Replication Internals
The MariaDB code has little documentation for the replication. By running a debugger and exploring the code I have understood the following as the way they do async replication.
The master waits for the slaves to continuously request new data using the COM_BINLOG_DUMP
command. The slaves do this in the handle_slave_io
thread. This thread works like this:
// Connects to the master (calls the connect_to_master function)
if (!safe_connect(thd, mysql, mi)) {...}
// Continously read the binary log from the master
while (!io_slave_killed(mi))
{
THD_STAGE_INFO(thd, stage_requesting_binlog_dump);
// Sends the COM_BINLOG_DUMP command to the server to get the binary log
if (request_dump(thd, mysql, mi, &suppress_warnings))
{ ... }
...
while (!io_slave_killed(mi)) {
...
event_len= read_event(mysql, mi, &suppress_warnings, &network_read_len);
// Writes the received event to the relay log
if (queue_event(mi, event_buf, event_len))
{...}
}
...
}
The client has another thread called handle_slave_sql
that applies the log events in the relay log to the database. It works like this:
// Opens the relay log
if (init_relay_log_pos(rli,
rli->group_relay_log_name,
rli->group_relay_log_pos,
0 /*need data lock*/, &errmsg,
1 /*look for a description_event*/)) {...}
while (!sql_slave_killed(serial_rgi)) {
...
// Execute the next event from the relay log
if (exec_relay_log_event(thd, rli, serial_rgi))
{...}
}
After getting a COM_BINLOG_DUMP
command, the master calls mysql_binlog_send
from the dispatch_command
function to transmit the binary log.
How the master writes the events to the binary log is more complicated. The binary log is declared as a pseudo storage engine:
maria_declare_plugin(binlog)
{
MYSQL_STORAGE_ENGINE_PLUGIN,
&binlog_storage_engine,
"binlog",
"MySQL AB",
"This is a pseudo storage engine to represent the binlog in a transaction",
PLUGIN_LICENSE_GPL,
binlog_init, /* Plugin Init */
NULL, /* Plugin Deinit */
0x0100 /* 1.0 */,
binlog_status_vars_top, /* status variables */
binlog_sys_vars, /* system variables */
"1.0", /* string version */
MariaDB_PLUGIN_MATURITY_STABLE /* maturity */
}
maria_declare_plugin_end;
The binlog is defined as a handler that writes the transactions or statements to the log.
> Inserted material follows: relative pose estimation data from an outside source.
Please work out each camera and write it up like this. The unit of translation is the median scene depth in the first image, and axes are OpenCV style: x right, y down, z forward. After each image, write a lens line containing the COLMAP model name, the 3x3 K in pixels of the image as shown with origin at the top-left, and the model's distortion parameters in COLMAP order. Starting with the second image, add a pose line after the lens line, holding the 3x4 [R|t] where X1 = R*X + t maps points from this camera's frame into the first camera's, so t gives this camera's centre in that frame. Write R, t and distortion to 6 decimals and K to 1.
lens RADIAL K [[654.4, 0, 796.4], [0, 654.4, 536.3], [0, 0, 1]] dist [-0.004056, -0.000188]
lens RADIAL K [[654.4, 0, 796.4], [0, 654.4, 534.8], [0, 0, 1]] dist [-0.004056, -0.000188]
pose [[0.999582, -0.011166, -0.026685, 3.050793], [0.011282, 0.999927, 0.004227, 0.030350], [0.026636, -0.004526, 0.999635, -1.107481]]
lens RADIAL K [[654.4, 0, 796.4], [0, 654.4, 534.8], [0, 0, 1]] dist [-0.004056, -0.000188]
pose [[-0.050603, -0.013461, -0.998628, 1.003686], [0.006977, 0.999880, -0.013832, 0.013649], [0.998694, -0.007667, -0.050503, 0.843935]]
There are two types of caches used in the binlog handler: stmt_cache
and tx_cache
.
If an event is a transaction the handler uses the tx_cache
to write the event to the binary log upon commit or rollback.
However, if the event is a statement the handler stores it in the stmt_cache
and waits for the statement to be completed.
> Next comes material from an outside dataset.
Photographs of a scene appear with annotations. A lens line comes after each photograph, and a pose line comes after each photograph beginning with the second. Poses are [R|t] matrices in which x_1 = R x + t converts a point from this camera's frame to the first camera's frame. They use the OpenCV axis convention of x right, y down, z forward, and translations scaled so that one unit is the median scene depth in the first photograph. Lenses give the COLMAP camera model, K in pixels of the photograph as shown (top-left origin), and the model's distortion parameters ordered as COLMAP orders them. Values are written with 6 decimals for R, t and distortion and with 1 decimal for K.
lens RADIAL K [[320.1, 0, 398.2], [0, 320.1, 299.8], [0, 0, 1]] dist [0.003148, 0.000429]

The handler can be found here.
Setting Up Async Replication
The server and the slaves should have unique server_id
s in their configuration for replication to work.
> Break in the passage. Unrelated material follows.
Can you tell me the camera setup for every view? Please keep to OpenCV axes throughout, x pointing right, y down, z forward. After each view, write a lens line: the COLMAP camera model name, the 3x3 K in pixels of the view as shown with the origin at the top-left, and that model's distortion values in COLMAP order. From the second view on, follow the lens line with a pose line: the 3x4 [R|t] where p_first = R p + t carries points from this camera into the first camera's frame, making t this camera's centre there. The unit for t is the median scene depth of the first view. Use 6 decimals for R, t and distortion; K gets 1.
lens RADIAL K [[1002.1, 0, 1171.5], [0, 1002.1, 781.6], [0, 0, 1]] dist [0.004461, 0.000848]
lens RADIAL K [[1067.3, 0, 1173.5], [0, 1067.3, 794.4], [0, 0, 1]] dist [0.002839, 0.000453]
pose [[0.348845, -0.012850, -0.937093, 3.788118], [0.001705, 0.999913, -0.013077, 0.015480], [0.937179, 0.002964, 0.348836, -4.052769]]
Example master config file:
[mariadb]
log-bin
server_id=1
log-basename=master1
binlog-format=mixed
Example slave config file:
[mariadb]
server_id=2
To set up async replication in MariaDB, you should first make the databases consistent. You can do this using this guide. After that, you should perform the following on the master:
CREATE USER 'replication_user'@'localhost' IDENTIFIED BY 'password';
GRANT REPLICATION SLAVE ON *.* TO 'replication_user'@'localhost';
Connect the slave to the master:
CHANGE MASTER TO MASTER_HOST='localhost', MASTER_USER='replication_user', MASTER_PASSWORD='password', MASTER_PORT=3307, MASTER_LOG_FILE='master1-bin.000001', MASTER_LOG_POS=689;
START SLAVE;
After performing the mentioned steps you should see all the new data on the master to the slave as well.